For the OU process: $dX_i = (\phi - \lambda X_i)dt + \sigma dW_i$
I set σ = 1, φ = 5, λ = 1. Now I want to get four moment conditions for φ and λ (i.e., treat σ as known), where I want to firstly take the moments from the Euler discretization and secondly the exact conditional moment conditions. Hence using the Euler discretization I get:
$g_1(X_i): E[(X_i - X_{i-1} -(\phi - \lambda X_i)\Delta)] $
$g_2(X_i): E[(X_i - X_{i-1} -(\phi - \lambda X_i)\Delta )X_{i-1}] $
$g_3(X_i): E[(X_i - X_{i-1} -(\phi - \lambda X_i)\Delta)^2 -\sigma ^2\Delta ] $
$g_4(X_i): E[(X_i - X_{i-1} -(\phi - \lambda X_i)\Delta )X_{i-1}-\sigma ^2\Delta])X_{i-1} $ ]
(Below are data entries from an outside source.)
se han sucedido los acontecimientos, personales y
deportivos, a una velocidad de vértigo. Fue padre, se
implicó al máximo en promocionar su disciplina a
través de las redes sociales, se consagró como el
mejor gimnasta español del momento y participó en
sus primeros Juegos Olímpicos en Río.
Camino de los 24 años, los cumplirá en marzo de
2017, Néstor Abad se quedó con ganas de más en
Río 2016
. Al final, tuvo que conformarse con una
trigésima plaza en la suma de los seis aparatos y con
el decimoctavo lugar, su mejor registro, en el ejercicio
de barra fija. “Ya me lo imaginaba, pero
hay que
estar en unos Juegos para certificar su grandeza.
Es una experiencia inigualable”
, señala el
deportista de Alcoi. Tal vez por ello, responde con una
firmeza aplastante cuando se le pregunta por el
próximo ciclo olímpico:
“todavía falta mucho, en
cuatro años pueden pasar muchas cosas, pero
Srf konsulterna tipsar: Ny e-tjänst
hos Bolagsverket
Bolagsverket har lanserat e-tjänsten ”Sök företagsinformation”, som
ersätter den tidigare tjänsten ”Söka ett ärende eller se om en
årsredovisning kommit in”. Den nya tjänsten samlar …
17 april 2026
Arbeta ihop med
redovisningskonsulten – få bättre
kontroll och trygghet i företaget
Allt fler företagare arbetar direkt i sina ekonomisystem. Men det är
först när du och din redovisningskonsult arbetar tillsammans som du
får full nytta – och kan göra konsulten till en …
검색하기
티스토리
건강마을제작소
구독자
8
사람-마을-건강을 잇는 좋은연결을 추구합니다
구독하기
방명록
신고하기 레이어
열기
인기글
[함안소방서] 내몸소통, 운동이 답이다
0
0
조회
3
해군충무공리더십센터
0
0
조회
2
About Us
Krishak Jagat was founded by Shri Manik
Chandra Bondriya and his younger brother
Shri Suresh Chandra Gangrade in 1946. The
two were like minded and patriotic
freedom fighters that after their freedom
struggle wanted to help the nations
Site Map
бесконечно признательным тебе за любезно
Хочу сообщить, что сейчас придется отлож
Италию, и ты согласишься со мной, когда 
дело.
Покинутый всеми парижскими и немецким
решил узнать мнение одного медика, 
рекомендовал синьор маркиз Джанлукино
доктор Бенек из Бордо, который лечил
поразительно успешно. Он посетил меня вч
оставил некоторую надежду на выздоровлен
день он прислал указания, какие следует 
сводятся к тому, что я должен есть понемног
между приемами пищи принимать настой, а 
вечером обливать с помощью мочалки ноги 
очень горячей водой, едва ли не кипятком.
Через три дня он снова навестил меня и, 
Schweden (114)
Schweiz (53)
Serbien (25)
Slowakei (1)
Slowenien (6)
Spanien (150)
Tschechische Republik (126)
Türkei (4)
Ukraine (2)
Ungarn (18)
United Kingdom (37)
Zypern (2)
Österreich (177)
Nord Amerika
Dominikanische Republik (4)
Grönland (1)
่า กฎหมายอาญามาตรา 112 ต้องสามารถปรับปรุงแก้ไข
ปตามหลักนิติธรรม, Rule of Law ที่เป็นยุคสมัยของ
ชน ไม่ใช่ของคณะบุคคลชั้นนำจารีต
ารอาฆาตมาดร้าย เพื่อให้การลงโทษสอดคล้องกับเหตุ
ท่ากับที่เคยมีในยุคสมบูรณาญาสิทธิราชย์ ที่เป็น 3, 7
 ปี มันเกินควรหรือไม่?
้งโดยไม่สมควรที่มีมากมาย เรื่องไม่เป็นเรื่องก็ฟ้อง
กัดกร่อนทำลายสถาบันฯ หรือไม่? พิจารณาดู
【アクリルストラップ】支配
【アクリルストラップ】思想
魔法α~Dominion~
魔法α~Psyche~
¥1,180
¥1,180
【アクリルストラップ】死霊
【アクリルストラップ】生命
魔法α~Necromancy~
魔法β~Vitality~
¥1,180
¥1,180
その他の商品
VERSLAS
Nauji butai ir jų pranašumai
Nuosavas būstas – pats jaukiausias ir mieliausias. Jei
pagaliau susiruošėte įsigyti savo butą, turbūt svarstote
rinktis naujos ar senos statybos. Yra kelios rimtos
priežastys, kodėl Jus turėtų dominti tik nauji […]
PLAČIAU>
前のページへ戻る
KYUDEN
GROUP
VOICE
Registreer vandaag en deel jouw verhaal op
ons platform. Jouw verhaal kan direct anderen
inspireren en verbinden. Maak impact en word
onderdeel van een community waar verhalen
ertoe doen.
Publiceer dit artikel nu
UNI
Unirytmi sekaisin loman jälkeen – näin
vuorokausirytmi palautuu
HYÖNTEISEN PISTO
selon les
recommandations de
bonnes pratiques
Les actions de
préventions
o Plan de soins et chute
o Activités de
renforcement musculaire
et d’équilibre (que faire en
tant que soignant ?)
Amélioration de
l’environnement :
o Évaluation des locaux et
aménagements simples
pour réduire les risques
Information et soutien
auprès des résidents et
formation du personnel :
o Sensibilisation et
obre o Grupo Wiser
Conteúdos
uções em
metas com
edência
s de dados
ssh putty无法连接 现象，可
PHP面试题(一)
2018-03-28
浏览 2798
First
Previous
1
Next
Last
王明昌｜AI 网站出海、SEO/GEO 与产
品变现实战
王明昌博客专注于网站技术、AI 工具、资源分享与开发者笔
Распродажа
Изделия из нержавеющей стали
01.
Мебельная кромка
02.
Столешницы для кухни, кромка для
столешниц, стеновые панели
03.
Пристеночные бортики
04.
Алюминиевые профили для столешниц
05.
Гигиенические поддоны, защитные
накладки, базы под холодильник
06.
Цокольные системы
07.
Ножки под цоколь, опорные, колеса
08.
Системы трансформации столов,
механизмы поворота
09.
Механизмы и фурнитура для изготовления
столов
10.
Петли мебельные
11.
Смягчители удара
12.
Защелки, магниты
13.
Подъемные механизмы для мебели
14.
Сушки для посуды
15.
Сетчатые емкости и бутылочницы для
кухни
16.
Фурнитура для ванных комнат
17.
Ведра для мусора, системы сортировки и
For the exact solution I dont really now how to proceed. I think I have to use the solution of the OU process with conditional expectation:
$E[X_t | X_s] = X_se^{-\lambda(t-s)}+\phi/\lambda(1-e^{-\lambda(t-s)})$
and conditional variance: $Var[X_t|X_s]=\sigma^2/2\lambda(1-e^{-2\lambda(t-s)})$, but I dont know how to express this now in terms of moment conditions.
Also I would like to implement these GMM estimators for the given parameter values. Would I just need to setup the matrix with these conditions and then use the gmm function in R?